Assigned task:
Rewrite the paragraph of the homily below that begins "As so often with St. Paul" as a short bulleted list that keeps its main points.

[Source passage Boundary: Start]

The body is not meant for fornication, but for the Lord.
From now until the first Sunday in Lent, we have a small series of second readings taken from St. Paul’s first letter to the Corinthians. We begin with Chapter 6, and the subject of fornication. I wonder how many preachers will speak about this passage today? The trouble is: anything to do with sex embarrasses us. Also: we suspect that our message will be resented, and even vigorously rejected: so it’s easier to remain silent, pass the subject over, and hope that nobody notices.
And yet: a Christian preacher has no right to remain silent on this matter. These few verses from St. Paul offer us far more than moralistic prohibition. Typically, they’re dense with profound theology, and an exalted vision of our dignity, and destiny, and consecration in Christ. St. Paul certainly gives us here salutary warning, and he speaks the truth in plain words: yet his subject is essentially the good news of our salvation. Paul told the Corinthians what they needed to hear; and the relevance of his words becomes only ever more urgent and pressing in our own day.
As so often with St. Paul, the train of thought is not easy for us to follow, and the commentators can’t agree on the precise bearing of all his words or allusions. Still, it’s perfectly clear that the argument refers to Jesus Christ; to his saving death; to his resurrection from the dead; to his sending of the Holy Spirit; to our baptism into him, and to the direction of our life towards the glory of God the Father.

[Source passage Boundary: End]
[Provided information Boundary: Start]

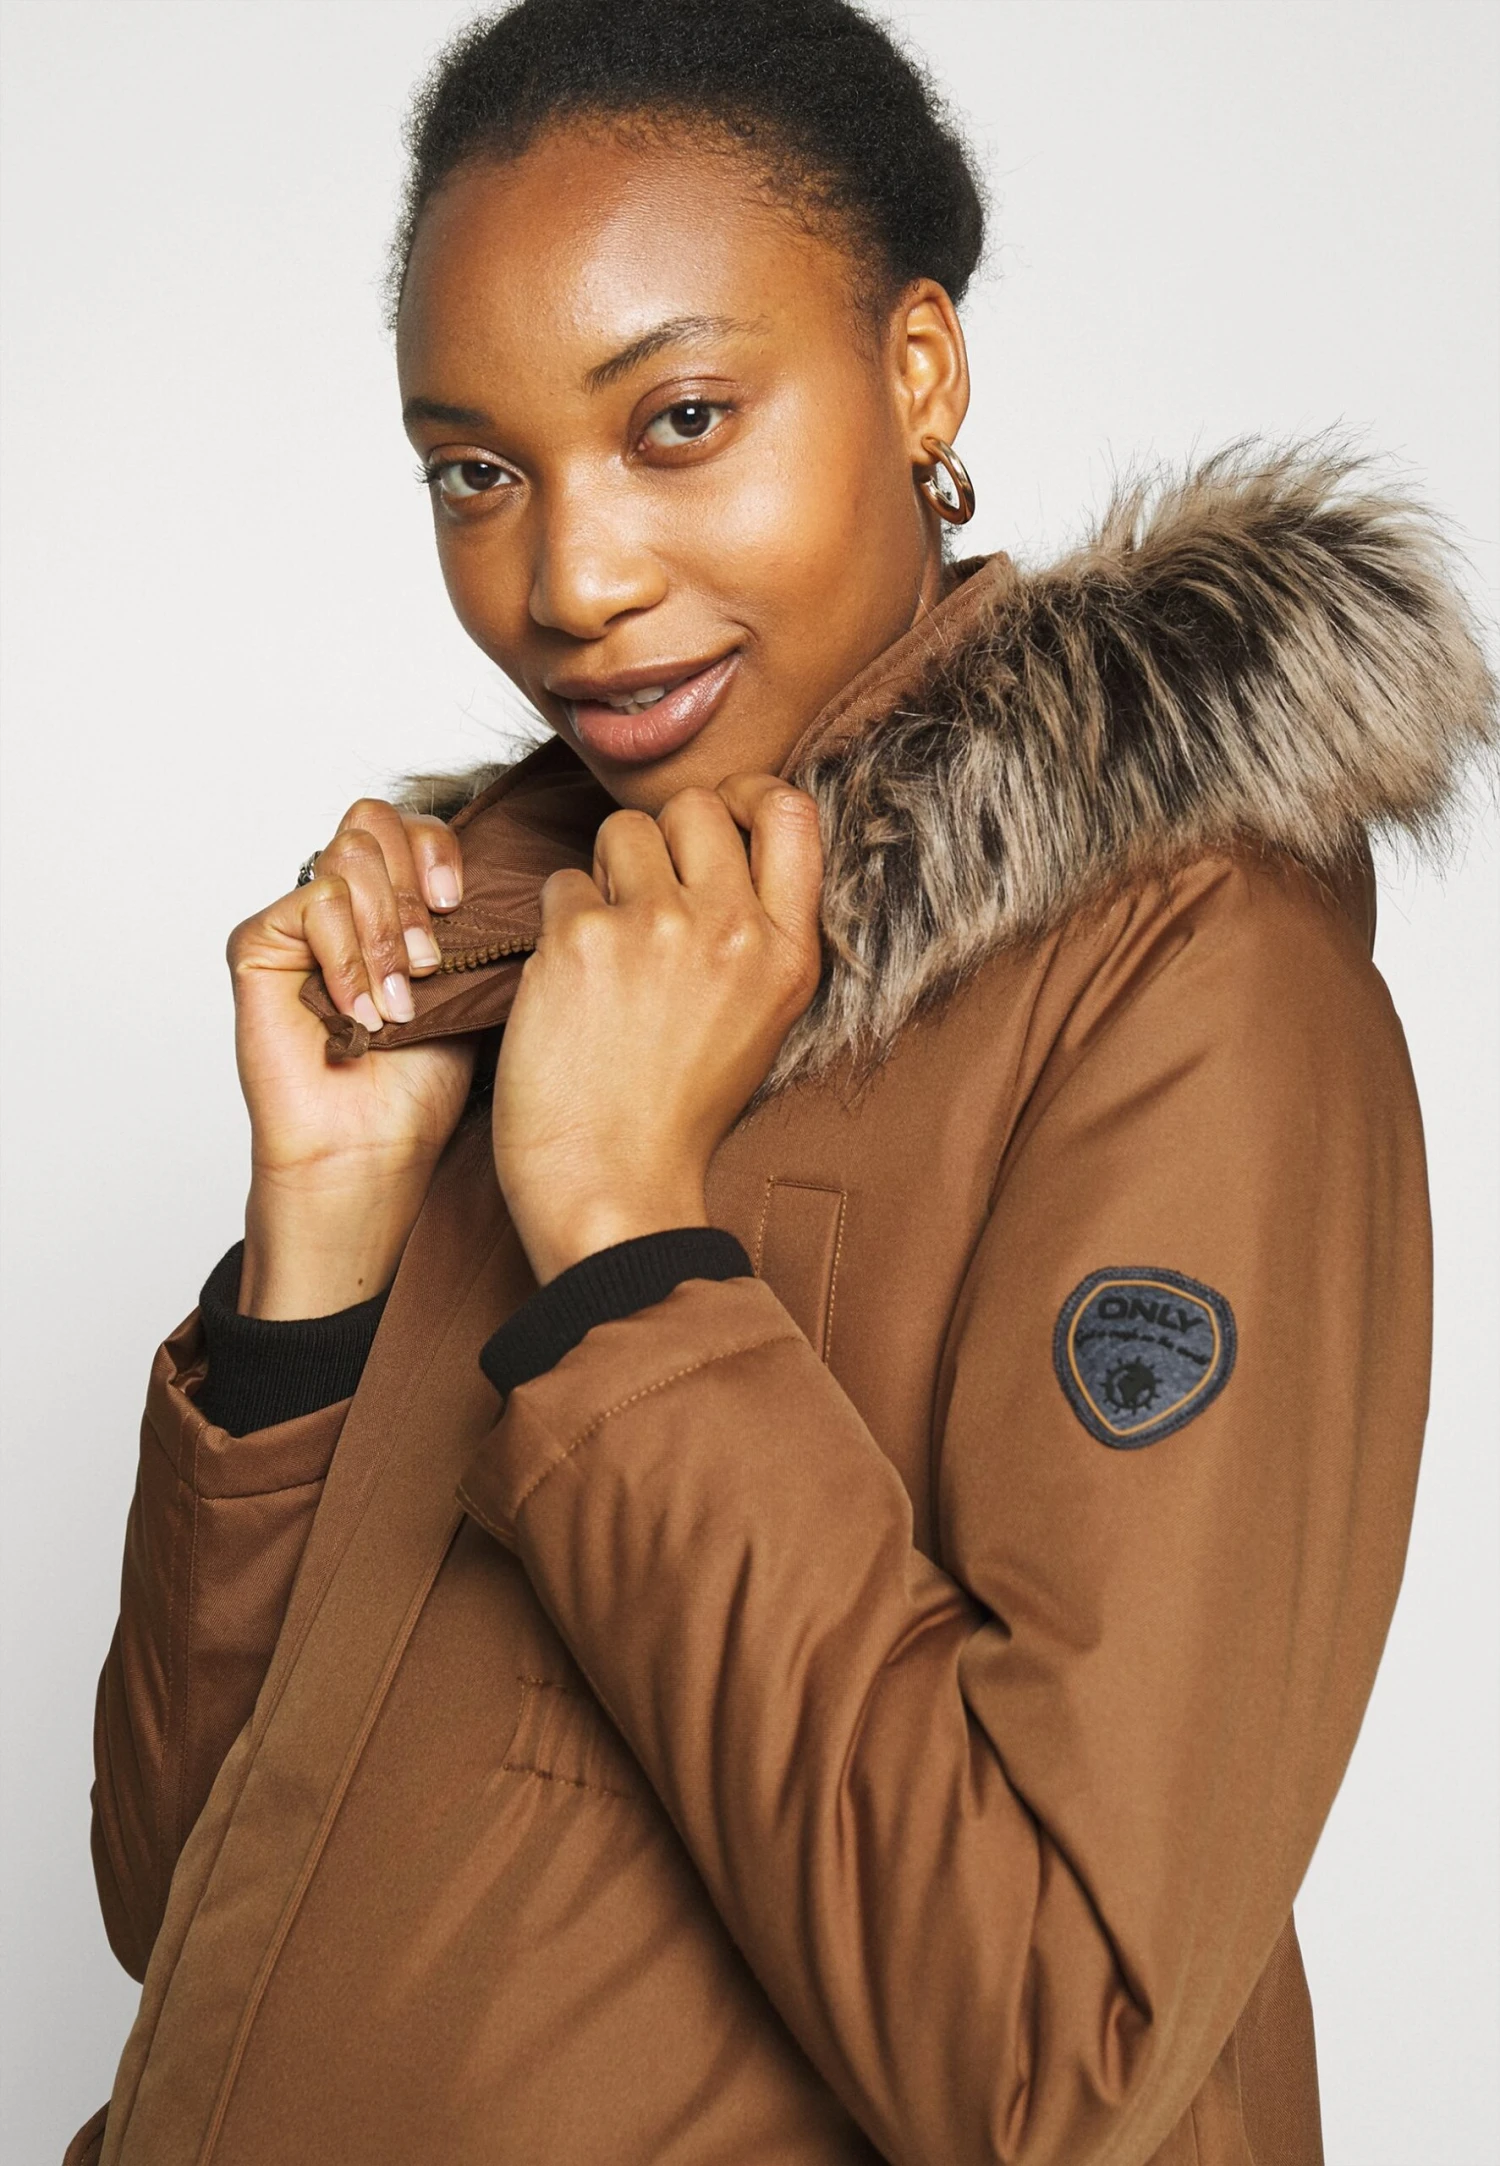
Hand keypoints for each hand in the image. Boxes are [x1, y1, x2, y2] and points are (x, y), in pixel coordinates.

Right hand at [228, 798, 474, 1317]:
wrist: (375, 1151)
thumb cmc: (422, 1084)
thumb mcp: (472, 984)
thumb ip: (477, 919)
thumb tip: (528, 869)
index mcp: (390, 903)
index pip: (409, 825)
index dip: (439, 850)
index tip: (460, 904)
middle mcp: (340, 904)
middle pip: (373, 821)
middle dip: (413, 887)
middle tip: (427, 963)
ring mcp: (295, 923)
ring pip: (347, 857)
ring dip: (385, 933)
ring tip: (397, 1003)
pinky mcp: (257, 947)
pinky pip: (312, 902)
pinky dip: (347, 955)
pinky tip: (361, 1012)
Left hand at [492, 775, 822, 1284]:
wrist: (612, 1185)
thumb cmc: (675, 1112)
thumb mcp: (759, 1020)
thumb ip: (756, 932)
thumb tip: (727, 837)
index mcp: (788, 953)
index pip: (791, 811)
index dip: (747, 796)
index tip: (719, 820)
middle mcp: (732, 930)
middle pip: (694, 808)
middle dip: (661, 841)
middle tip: (643, 906)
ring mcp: (657, 927)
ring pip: (621, 832)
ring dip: (604, 877)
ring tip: (606, 950)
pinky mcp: (583, 938)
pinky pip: (562, 884)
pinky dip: (558, 927)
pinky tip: (570, 988)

[Provided information Boundary: End]

Exercise solution:
- St. Paul's train of thought is hard to follow, and commentators disagree on the precise bearing of all his words and allusions.
- Even so, the argument clearly refers to:
  - Jesus Christ and his saving death
  - his resurrection from the dead
  - his sending of the Holy Spirit
  - our baptism into him
  - the direction of our life toward the glory of God the Father